**TASK:** Copy the data that follows exactly. Include no pictures.

**EXCERPTED RECORDS:**
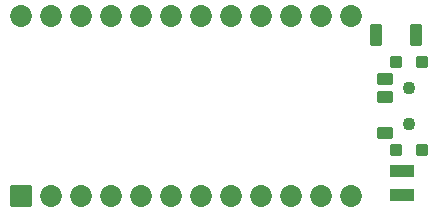
<source format=gbr>
%TF.GenerationSoftware,KiCad,Pcbnew,(6.0.4)*%
%TF.CreationDate,2022-10-24T23:50:00-04:00*%
%TF.ProjectId,battpack,62617474-7061-4636-9b2e-6b696361645f,v1.0.0*%
%TF.SameCoordinates,Original*%
%TF.FileFunction,Soldermask,Top*%
%TF.FilePolarity,Negative*%
%FSLAX46Y46*%
G04 Gerber Fmt 4.6, Leading zero omitted, Abs format (unit mm)*
G04 Created by KiCad (PCBNEW (6.0.4)) date 2022-10-24 23:50:00*
%MOMM*%
%LPD*%
G01*
G04 APERTURE LIST*
G04 Aperture macros list*
%AMRoundRect*
0 Rectangle with rounded corners*
0 $1 Rounding radius*
0 $2 $3 $4 $5 $6 $7 $8 $9 X,Y pos of 4 corners*
0 Add a 4 corners polygon primitive as box body*
4,1,4,$2,$3,$4,$5,$6,$7,$8,$9,$2,$3,0*
0 Add four circle primitives for the rounded corners*
1,1,$1+$1,$2,$3*
1,1,$1+$1,$4,$5*
1,1,$1+$1,$6,$7*
1,1,$1+$1,$8,$9*
0 Add four rect primitives between the rounded corners*
20,1,$1+$1,$2,$3,$4,$5,0*
20,1,$1+$1,$4,$5,$6,$7,0*
20,1,$1+$1,$6,$7,$8,$9,0*
20,1,$1+$1,$8,$9,$2,$3,0*%
G04 Aperture macros list end*
%ADD10RoundRect,0.050000X-0.876300X-0.876300X0.876300X-0.876300X0.876300X0.876300X-0.876300X0.876300X0*%
%ADD11C,1.852600*%
%ADD12C,1.100000*%
%ADD13RoundRect,0.050000X-0.625000X0.450000X-0.625000X-0.450000X0.625000X-0.450000X0.625000X0.450000X0*%
%ADD14RoundRect,0.050000X-0.450000X0.450000X-0.450000X-0.450000X0.450000X-0.450000X0.450000X0.450000X0*%
%ADD15RoundRect,0.050000X-0.450000X-0.850000X0.450000X-0.850000X0.450000X0.850000X-0.450000X0.850000X0*%
%ADD16RoundRect,0.050000X-1.000000X-0.500000X1.000000X-0.500000X1.000000X0.500000X-1.000000X0.500000X0*%
G04 APERTURE END LIST*
D10*
%TO.C,*%
X-13970000Y-7620000D03*
D11*
X-11430000Y-7620000D03*
X-8890000Y-7620000D03*
X-6350000Y-7620000D03*
X-3810000Y-7620000D03*
X-1270000Y-7620000D03*
X1270000Y-7620000D03*
X3810000Y-7620000D03*
X6350000Y-7620000D03*
X8890000Y-7620000D03*
X11430000Y-7620000D03*
X13970000Y-7620000D03*
X13970000Y7620000D03*
X11430000Y7620000D03*
X8890000Y7620000D03*
X6350000Y7620000D03*
X3810000Y7620000D03*
X1270000Y7620000D03*
X-1270000Y7620000D03*
X-3810000Y7620000D03*
X-6350000Y7620000D03*
X-8890000Y7620000D03*
X-11430000Y7620000D03*
X-13970000Y7620000D03*
%TD*%
D12*
%TO.C,T1*%
X18850000Y-1500000D03*
X18850000Y1500000D03*
%TD*%
%TO.C,T2*%
X18850000Y-1500000D03*
X18850000Y1500000D03*
D13*
X16775000Y-2250000D03*
X16775000Y750000D03*
X16775000Y2250000D03*
D14*
X19950000Y-3700000D03*
X17750000Y-3700000D03*
X17750000Y3700000D03*
X19950000Y3700000D03*
%TD*%
D15*
%TO.C,B1*%
X16050000Y6000000D03*
X19450000Y6000000D03*
%TD*%
D16*
%TO.C,PAD3*%
X18250000Y-7500000D03*
%TD*%
%TO.C,PAD4*%
X18250000Y-5500000D03*
%TD*%
M02*

</source>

**ANSWER SECTION:**
<source format=gbr>
%TF.GenerationSoftware,KiCad,Pcbnew,(6.0.4)*%
%TF.CreationDate,2022-10-24T23:50:00-04:00*%
%TF.ProjectId,battpack,62617474-7061-4636-9b2e-6b696361645f,v1.0.0*%
%TF.SameCoordinates,Original*%
%TF.FileFunction,Soldermask,Top*%
%TF.FilePolarity,Negative*%
%FSLAX46Y46*%
G04 Gerber Fmt 4.6, Leading zero omitted, Abs format (unit mm)*
G04 Created by KiCad (PCBNEW (6.0.4)) date 2022-10-24 23:50:00*
%MOMM*%
%LPD*%
G01*
G04 APERTURE LIST*
G04 Aperture macros list*
%AMRoundRect*
0 Rectangle with rounded corners*
0 $1 Rounding radius*
0 $2 $3 $4 $5 $6 $7 $8 $9 X,Y pos of 4 corners*
0 Add a 4 corners polygon primitive as box body*
4,1,4,$2,$3,$4,$5,$6,$7,$8,$9,$2,$3,0*
0 Add four circle primitives for the rounded corners*
1,1,$1+$1,$2,$3*
1,1,$1+$1,$4,$5*
1,1,$1+$1,$6,$7*
1,1,$1+$1,$8,$9*
0 Add four rect primitives between the rounded corners*
20,1,$1+$1,$2,$3,$4,$5,0*
20,1,$1+$1,$4,$5,$6,$7,0*
20,1,$1+$1,$6,$7,$8,$9,0*
20,1,$1+$1,$8,$9,$2,$3,0*%
G04 Aperture macros list end*
%ADD10RoundRect,0.050000X-0.876300X-0.876300X0.876300X-0.876300X0.876300X0.876300X-0.876300X0.876300X0*%
%ADD11C,1.852600*%
%ADD12C,1.100000*%
%ADD13RoundRect,0.050000X-0.625000X0.450000X-0.625000X-0.450000X0.625000X-0.450000X0.625000X0.450000X0*%
%ADD14RoundRect,0.050000X-0.450000X0.450000X-0.450000X-0.450000X0.450000X-0.450000X0.450000X0.450000X0*%
%ADD15RoundRect,0.050000X-0.450000X-0.850000X0.450000X-0.850000X0.450000X0.850000X-0.450000X0.850000X0*%
%ADD16RoundRect,0.050000X-1.000000X-0.500000X1.000000X-0.500000X1.000000X0.500000X-1.000000X0.500000X0*%
G04 APERTURE END LIST*
D10*
%TO.C,*%
X-13970000Y-7620000D03*
D11*
X-11430000Y-7620000D03*
X-8890000Y-7620000D03*
X-6350000Y-7620000D03*
X-3810000Y-7620000D03*
X-1270000Y-7620000D03*
X1270000Y-7620000D03*
X3810000Y-7620000D03*
X6350000Y-7620000D03*
X8890000Y-7620000D03*
X11430000Y-7620000D03*
X13970000Y-7620000D03*
X13970000Y7620000D03*
X11430000Y7620000D03*
X8890000Y7620000D03*
X6350000Y7620000D03*
X3810000Y7620000D03*
X1270000Y7620000D03*
X-1270000Y7620000D03*
X-3810000Y7620000D03*
X-6350000Y7620000D03*
X-8890000Y7620000D03*
X-11430000Y7620000D03*
X-13970000Y7620000D03*
%TD*%
D12*
%TO.C,T1*%
X18850000Y-1500000D03*
X18850000Y1500000D03*
%TD*%
%TO.C,T2*%
X18850000Y-1500000D03*
X18850000Y1500000D03*
D13*
X16775000Y-2250000D03*
X16775000Y750000D03*
X16775000Y2250000D03*
D14*
X19950000Y-3700000D03*
X17750000Y-3700000D03*
X17750000Y3700000D03*
X19950000Y3700000D03*
%TD*%
D15*
%TO.C,B1*%
X16050000Y6000000D03*
X19450000Y6000000D03*
%TD*%
D16*
%TO.C,PAD3*%
X18250000Y-7500000D03*
%TD*%
%TO.C,PAD4*%
X18250000Y-5500000D03*
%TD*%
M02*

</source>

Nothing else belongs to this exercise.